Tuning the Mechanical Response of Metal–Organic Frameworks by Defect Engineering

• Published in: Journal of the American Chemical Society Vol. 140; no. 37; pp. 11581 - 11584
• Main Authors: Dissegna, Stefano, Vervoorts, Pia, Hobday, Claire L, Düren, Tina, Daisenberger, Dominik, Smith, Andrew J, Fischer, Roland A, Kieslich, Gregor
• Format: Journal Article
• Language: English
• Published: United States American Chemical Society 19.09.2018
• ISSN: 0002-7863; 1520-5126
• DOI: 10.1021/jacs.8b07098

The incorporation of defects into crystalline materials provides an important tool to fine-tune properties throughout various fields of materials science. We performed high-pressure powder X-ray diffraction experiments, varying pressures from ambient to 0.4 GPa in 0.025 GPa increments to probe the response of defective UiO-66 to hydrostatic pressure for the first time.

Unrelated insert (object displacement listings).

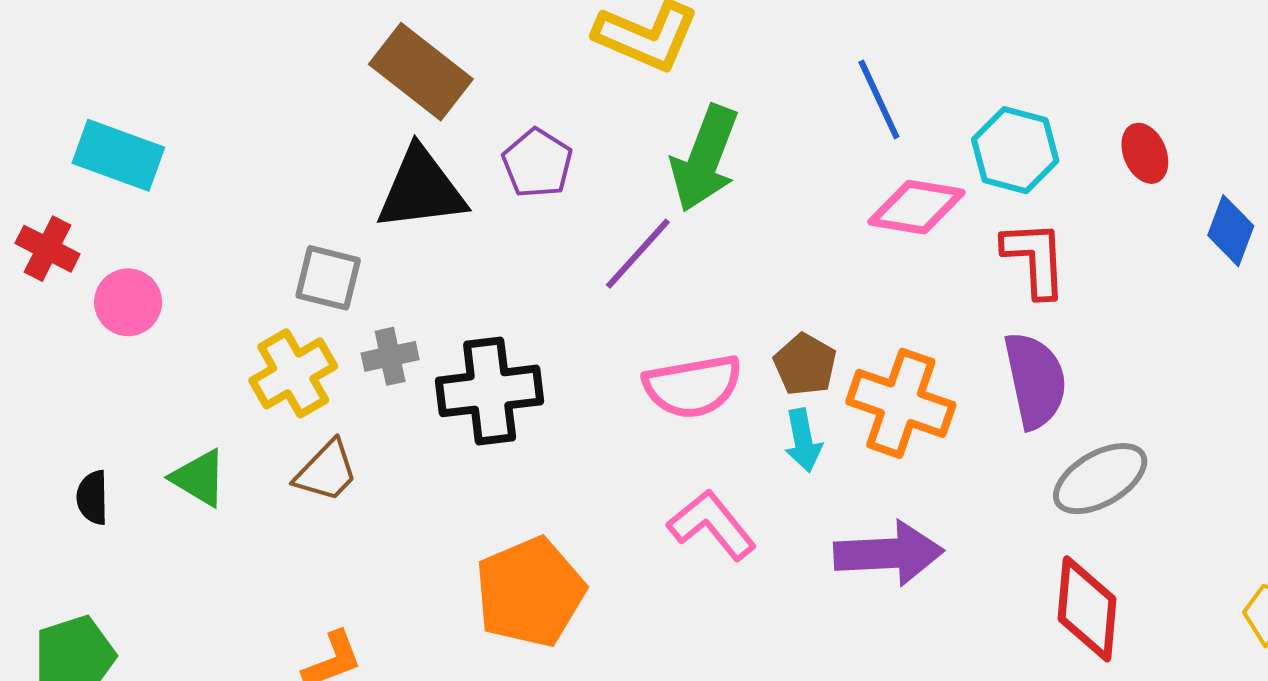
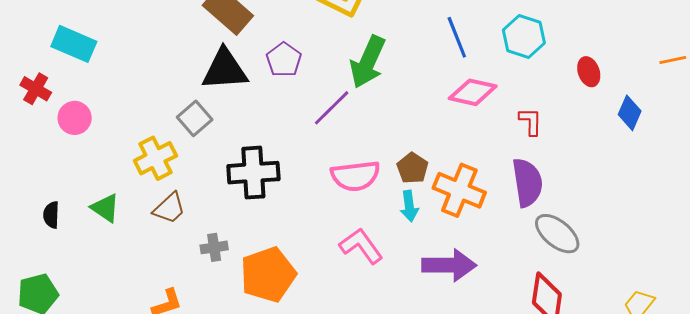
cyan hexagon: (1015, 150) -> (524, 36), moved
red L-shape: (1035, 259) -> (531, 122), size x0.7
gray square: (328, 278) -> (195, 118), moved, turned 32
gray cross: (390, 356) -> (214, 247), moved
gray ellipse: (1100, 479) -> (557, 234), turned 66

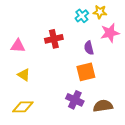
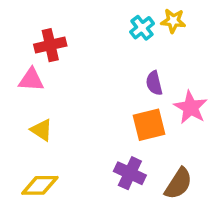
pink star: (110, 33) -> (191, 107), moved, turned -30
red cross: (54, 39) -> (50, 45), moved
brown semicircle: (103, 106) -> (178, 184), turned 132

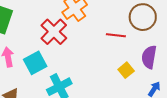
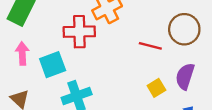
red cross: (54, 32) -> (79, 32), turned 36

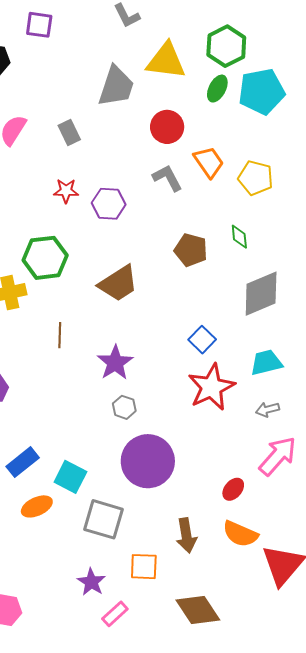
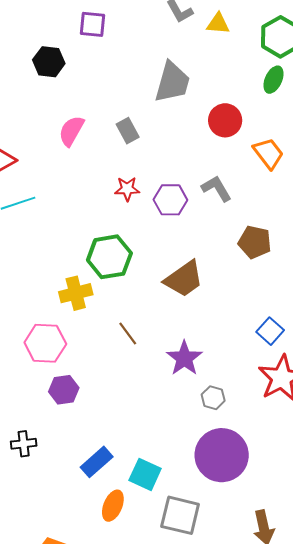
yellow triangle: (166, 61) -> (218, 24), moved, size x0.6
gray L-shape: (167, 178) -> (216, 188), moved
brown line: (60, 335) -> (128, 333), turned -35
gray hexagon: (124, 407) -> (213, 398), moved
orange ellipse: (37, 506) -> (113, 506), turned -40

We observe an onset of amorphization in defective UiO-66 samples around 0.2 GPa and decreasing bulk modulus as a function of defects. Intriguingly, the observed bulk moduli of defective UiO-66­(Zr) samples do not correlate with defect concentration, highlighting the complexity of how defects are spatially incorporated into the framework. Our results demonstrate the large impact of point defects on the structural stability of metal–organic frameworks (MOFs) and pave the way for experiment-guided computational studies on defect engineered MOFs.